Write out the data exactly, keeping every line.

........

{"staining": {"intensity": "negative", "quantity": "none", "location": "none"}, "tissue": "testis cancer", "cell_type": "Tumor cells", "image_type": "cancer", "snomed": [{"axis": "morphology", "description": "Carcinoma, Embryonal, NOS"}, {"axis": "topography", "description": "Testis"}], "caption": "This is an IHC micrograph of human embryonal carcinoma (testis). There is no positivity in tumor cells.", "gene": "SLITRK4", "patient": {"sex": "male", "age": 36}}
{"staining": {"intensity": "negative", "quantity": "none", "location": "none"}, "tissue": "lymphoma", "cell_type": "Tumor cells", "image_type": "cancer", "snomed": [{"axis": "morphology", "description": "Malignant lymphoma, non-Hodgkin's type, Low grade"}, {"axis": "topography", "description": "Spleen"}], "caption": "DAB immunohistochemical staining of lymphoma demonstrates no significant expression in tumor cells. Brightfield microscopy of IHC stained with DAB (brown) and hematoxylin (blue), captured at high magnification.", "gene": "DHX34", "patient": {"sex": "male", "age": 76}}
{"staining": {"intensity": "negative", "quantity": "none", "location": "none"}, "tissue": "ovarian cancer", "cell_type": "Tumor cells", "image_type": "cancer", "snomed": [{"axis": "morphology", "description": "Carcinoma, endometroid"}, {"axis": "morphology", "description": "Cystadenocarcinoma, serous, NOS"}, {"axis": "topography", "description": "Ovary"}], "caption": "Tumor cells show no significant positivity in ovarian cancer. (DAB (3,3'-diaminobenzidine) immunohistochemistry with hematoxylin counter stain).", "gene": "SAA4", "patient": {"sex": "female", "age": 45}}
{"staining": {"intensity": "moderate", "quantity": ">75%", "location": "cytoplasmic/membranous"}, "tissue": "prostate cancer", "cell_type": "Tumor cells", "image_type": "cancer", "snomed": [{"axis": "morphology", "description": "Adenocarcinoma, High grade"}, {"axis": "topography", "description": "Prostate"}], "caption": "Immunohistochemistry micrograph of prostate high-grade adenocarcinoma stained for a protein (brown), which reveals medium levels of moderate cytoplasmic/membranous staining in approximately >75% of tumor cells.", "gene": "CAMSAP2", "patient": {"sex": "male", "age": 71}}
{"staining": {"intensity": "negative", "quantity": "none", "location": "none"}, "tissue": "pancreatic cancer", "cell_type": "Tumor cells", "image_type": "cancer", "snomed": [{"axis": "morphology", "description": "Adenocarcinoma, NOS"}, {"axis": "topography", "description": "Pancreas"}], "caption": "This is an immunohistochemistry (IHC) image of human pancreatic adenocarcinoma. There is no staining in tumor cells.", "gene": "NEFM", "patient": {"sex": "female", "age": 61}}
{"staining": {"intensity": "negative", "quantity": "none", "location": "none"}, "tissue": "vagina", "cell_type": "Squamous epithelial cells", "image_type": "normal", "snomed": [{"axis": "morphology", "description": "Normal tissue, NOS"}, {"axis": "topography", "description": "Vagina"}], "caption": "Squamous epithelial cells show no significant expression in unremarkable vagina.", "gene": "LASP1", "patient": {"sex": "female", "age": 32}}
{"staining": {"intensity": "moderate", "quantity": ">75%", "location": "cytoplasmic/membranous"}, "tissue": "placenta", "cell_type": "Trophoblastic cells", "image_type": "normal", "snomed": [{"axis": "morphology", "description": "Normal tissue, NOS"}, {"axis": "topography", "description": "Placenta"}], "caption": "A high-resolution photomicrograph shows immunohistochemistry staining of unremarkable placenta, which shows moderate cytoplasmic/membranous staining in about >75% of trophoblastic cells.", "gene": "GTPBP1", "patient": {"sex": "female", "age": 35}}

........

» Result of this task
{"staining": {"intensity": "negative", "quantity": "none", "location": "none"}, "tissue": "testis cancer", "cell_type": "Tumor cells", "image_type": "cancer", "snomed": [{"axis": "morphology", "description": "Carcinoma, Embryonal, NOS"}, {"axis": "topography", "description": "Testis"}], "caption": "This is an IHC micrograph of human embryonal carcinoma (testis). There is no positivity in tumor cells.", "gene": "SLITRK4", "patient": {"sex": "male", "age": 36}}
{"staining": {"intensity": "negative", "quantity": "none", "location": "none"}, "tissue": "lymphoma", "cell_type": "Tumor cells", "image_type": "cancer", "snomed": [{"axis": "morphology", "description": "Malignant lymphoma, non-Hodgkin's type, Low grade"}, {"axis": "topography", "description": "Spleen"}], "caption": "DAB immunohistochemical staining of lymphoma demonstrates no significant expression in tumor cells. Brightfield microscopy of IHC stained with DAB (brown) and hematoxylin (blue), captured at high magnification.", "gene": "DHX34", "patient": {"sex": "male", "age": 76}}
{"staining": {"intensity": "negative", "quantity": "none", "location": "none"}, "tissue": "ovarian cancer", "cell_type": "Tumor cells", "image_type": "cancer", "snomed": [{"axis": "morphology", "description": "Carcinoma, endometroid"}, {"axis": "morphology", "description": "Cystadenocarcinoma, serous, NOS"}, {"axis": "topography", "description": "Ovary"}], "caption": "Tumor cells show no significant positivity in ovarian cancer. (DAB (3,3'-diaminobenzidine) immunohistochemistry with hematoxylin counter stain).", "gene": "SAA4", "patient": {"sex": "female", "age": 45}}
{"staining": {"intensity": "moderate", "quantity": ">75%", "location": "cytoplasmic/membranous"}, "tissue": "prostate cancer", "cell_type": "Tumor cells", "image_type": "cancer", "snomed": [{"axis": "morphology", "description": "Adenocarcinoma, High grade"}, {"axis": "topography", "description": "Prostate"}], "caption": "Immunohistochemistry micrograph of prostate high-grade adenocarcinoma stained for a protein (brown), which reveals medium levels of moderate cytoplasmic/membranous staining in approximately >75% of tumor cells.", "gene": "CAMSAP2", "patient": {"sex": "male", "age": 71}}
{"staining": {"intensity": "negative", "quantity": "none", "location": "none"}, "tissue": "pancreatic cancer", "cell_type": "Tumor cells", "image_type": "cancer", "snomed": [{"axis": "morphology", "description": "Adenocarcinoma, NOS"}, {"axis": "topography", "description": "Pancreas"}], "caption": "This is an immunohistochemistry (IHC) image of human pancreatic adenocarcinoma. There is no staining in tumor cells.", "gene": "NEFM", "patient": {"sex": "female", "age": 61}}
{"staining": {"intensity": "negative", "quantity": "none", "location": "none"}, "tissue": "vagina", "cell_type": "Squamous epithelial cells", "image_type": "normal", "snomed": [{"axis": "morphology", "description": "Normal tissue, NOS"}, {"axis": "topography", "description": "Vagina"}], "caption": "Squamous epithelial cells show no significant expression in unremarkable vagina.", "gene": "LASP1", "patient": {"sex": "female", "age": 32}}
{"staining": {"intensity": "moderate", "quantity": ">75%", "location": "cytoplasmic/membranous"}, "tissue": "placenta", "cell_type": "Trophoblastic cells", "image_type": "normal", "snomed": [{"axis": "morphology", "description": "Normal tissue, NOS"}, {"axis": "topography", "description": "Placenta"}], "caption": "A high-resolution photomicrograph shows immunohistochemistry staining of unremarkable placenta, which shows moderate cytoplasmic/membranous staining in about >75% of trophoblastic cells.", "gene": "GTPBP1", "patient": {"sex": "female", "age": 35}}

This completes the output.